“When I am in my head I’m behind enemy lines” I have heard that saying in AA rooms for years and always hated it.
Coming to AA from ACOA where I had to fight hard to learn to not criticize myself it sometimes seemed that there was an undercurrent of self-hatred in AA. That saying about my mind as the enemy epitomized that hatred. After all my mind is part of me and if I hate parts of me I’m hating myself.
I do know what people mean when they say that, and I have had experiences that let me know what Bob Earl, my favorite AA podium speaker, means when he says,—“My mind thinks it can kill me and go on without me.”
Last Friday for example, I was getting ready to go away for the weekend. I was leaving for a spiritual retreat. I planned to take the day off and give myself the whole weekend. So as I was preparing to leave the house I noticed the message light on the answer machine. I listened to the message—big mistake. And it was the office saying a big client called and wanted me to call him right away. Ugh. I know this guy and he’s the type to say “I need to see you right away”. I decided that I would simply not acknowledge that I got the message and I left on the trip.
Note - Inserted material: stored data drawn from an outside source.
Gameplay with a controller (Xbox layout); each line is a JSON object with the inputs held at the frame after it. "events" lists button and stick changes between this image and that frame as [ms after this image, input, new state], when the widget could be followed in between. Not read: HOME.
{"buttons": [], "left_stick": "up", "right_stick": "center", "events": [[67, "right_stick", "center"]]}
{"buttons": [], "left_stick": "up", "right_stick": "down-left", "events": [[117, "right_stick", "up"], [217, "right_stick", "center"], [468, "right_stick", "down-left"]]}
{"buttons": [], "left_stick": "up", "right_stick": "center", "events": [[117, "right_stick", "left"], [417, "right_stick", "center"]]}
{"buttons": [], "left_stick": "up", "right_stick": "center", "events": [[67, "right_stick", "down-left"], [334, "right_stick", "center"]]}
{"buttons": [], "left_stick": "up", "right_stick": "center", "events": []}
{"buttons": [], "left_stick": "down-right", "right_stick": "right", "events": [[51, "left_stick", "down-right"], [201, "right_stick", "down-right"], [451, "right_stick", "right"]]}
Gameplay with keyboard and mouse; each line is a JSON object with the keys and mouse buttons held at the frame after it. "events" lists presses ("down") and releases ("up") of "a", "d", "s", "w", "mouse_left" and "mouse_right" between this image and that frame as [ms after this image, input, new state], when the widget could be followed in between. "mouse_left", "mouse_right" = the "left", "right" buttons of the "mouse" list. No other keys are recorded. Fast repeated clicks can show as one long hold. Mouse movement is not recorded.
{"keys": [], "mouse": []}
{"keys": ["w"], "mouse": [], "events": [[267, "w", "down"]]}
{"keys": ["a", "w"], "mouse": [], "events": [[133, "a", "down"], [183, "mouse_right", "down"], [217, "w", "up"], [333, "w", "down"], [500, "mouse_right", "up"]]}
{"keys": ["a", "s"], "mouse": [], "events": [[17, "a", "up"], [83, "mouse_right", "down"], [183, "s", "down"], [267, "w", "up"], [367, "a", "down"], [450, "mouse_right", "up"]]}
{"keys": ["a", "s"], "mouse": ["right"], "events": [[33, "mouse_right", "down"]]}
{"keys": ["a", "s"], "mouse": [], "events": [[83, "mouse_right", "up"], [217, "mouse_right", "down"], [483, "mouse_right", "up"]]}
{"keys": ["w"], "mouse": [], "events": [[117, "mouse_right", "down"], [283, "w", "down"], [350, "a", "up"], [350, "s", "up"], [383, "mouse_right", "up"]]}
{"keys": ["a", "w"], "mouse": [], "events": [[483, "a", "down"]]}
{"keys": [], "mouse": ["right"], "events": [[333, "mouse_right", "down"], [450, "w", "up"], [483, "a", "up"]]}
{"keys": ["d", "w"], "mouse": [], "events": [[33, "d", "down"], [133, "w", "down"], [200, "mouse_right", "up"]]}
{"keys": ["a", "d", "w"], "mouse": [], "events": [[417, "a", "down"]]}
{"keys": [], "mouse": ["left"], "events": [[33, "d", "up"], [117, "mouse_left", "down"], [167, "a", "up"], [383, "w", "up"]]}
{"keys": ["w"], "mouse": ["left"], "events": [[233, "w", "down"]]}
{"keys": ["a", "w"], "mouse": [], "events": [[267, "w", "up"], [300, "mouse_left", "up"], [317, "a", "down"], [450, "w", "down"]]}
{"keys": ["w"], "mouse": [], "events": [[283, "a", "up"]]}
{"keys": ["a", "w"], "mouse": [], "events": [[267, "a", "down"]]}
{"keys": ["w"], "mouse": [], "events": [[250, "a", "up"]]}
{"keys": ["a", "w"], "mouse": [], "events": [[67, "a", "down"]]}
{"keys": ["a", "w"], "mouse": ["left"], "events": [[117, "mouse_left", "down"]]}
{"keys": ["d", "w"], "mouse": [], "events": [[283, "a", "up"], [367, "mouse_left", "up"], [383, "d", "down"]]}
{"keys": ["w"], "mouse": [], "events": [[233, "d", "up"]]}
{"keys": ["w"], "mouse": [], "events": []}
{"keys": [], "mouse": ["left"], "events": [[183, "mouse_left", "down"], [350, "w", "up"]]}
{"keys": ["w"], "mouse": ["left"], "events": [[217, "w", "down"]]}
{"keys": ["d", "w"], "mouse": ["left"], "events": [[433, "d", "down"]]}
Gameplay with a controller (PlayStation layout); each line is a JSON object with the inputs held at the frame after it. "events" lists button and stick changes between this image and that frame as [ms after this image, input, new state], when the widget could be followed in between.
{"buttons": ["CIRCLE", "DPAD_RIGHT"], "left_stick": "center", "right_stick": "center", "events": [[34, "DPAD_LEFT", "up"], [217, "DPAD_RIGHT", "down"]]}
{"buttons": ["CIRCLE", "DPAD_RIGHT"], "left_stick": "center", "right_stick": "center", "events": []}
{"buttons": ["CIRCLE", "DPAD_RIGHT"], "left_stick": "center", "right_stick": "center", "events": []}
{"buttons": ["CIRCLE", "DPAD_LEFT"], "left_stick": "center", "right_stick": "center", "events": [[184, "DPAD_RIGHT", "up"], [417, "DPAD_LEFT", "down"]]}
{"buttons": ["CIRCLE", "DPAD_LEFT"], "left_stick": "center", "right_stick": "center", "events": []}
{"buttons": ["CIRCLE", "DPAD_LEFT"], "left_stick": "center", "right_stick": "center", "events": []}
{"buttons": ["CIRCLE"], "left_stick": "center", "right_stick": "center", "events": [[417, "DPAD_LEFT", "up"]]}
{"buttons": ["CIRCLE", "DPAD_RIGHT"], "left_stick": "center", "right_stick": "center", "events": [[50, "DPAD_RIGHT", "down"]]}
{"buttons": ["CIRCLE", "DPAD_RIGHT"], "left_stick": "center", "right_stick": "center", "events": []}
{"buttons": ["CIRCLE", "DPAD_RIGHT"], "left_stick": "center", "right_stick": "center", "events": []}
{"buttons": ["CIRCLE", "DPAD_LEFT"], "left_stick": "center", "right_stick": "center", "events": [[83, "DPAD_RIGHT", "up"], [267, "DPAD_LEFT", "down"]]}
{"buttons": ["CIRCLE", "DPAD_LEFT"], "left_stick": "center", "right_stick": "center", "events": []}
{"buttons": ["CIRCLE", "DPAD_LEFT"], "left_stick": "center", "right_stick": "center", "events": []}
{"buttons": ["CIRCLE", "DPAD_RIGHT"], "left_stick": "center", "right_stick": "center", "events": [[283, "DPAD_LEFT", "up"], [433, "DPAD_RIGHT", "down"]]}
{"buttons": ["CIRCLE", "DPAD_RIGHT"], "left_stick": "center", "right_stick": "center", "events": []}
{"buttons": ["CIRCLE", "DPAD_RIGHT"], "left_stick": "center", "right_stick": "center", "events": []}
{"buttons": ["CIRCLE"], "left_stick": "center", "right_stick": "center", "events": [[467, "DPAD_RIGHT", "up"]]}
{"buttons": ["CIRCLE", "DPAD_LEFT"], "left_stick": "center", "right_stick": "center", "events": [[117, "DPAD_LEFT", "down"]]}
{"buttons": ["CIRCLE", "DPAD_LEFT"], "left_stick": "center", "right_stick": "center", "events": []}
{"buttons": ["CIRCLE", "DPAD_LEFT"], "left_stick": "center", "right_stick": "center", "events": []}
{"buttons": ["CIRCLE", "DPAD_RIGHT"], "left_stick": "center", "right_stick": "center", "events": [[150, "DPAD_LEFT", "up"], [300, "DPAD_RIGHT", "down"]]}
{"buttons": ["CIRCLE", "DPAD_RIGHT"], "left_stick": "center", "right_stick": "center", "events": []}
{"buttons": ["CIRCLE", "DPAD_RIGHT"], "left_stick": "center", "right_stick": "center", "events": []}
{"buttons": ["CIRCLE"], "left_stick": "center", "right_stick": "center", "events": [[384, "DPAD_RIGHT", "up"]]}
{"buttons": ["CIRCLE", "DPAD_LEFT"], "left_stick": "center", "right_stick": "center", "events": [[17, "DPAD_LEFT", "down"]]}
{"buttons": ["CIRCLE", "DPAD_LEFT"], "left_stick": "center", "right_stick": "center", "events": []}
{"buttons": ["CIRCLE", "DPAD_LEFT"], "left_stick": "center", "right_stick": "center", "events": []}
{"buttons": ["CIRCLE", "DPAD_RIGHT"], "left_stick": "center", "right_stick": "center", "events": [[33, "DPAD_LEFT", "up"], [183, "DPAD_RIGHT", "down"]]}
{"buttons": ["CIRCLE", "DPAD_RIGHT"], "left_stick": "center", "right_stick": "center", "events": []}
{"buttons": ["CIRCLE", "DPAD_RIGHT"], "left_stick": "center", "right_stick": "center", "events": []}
For a split second I thought, “Score one for recovery and self care”. And then I watched, and it felt as if I could actually see this happening, my mind began to attack me. The image I had was an octopus because of the way it went after so many parts of my identity and psyche all at once. First: “You are a very bad business woman, really good businesswomen always return client calls, and really good ones cancel trips to please clients.” I knew that was nutty, but then another tentacle struck, “and you are also a bad friend” Where did that come from? Before I could answer my octopus mind continued, “And people don’t like you; you are a fake, your spiritual life is a fraud; you are not smart; you are kidding yourself about your art work and writing; people probably don’t even want to know you.”
This took a matter of minutes and the mind tentacles attacked every part of me. The Octopus shot its poisonous black ink into every part of my life. While I watched!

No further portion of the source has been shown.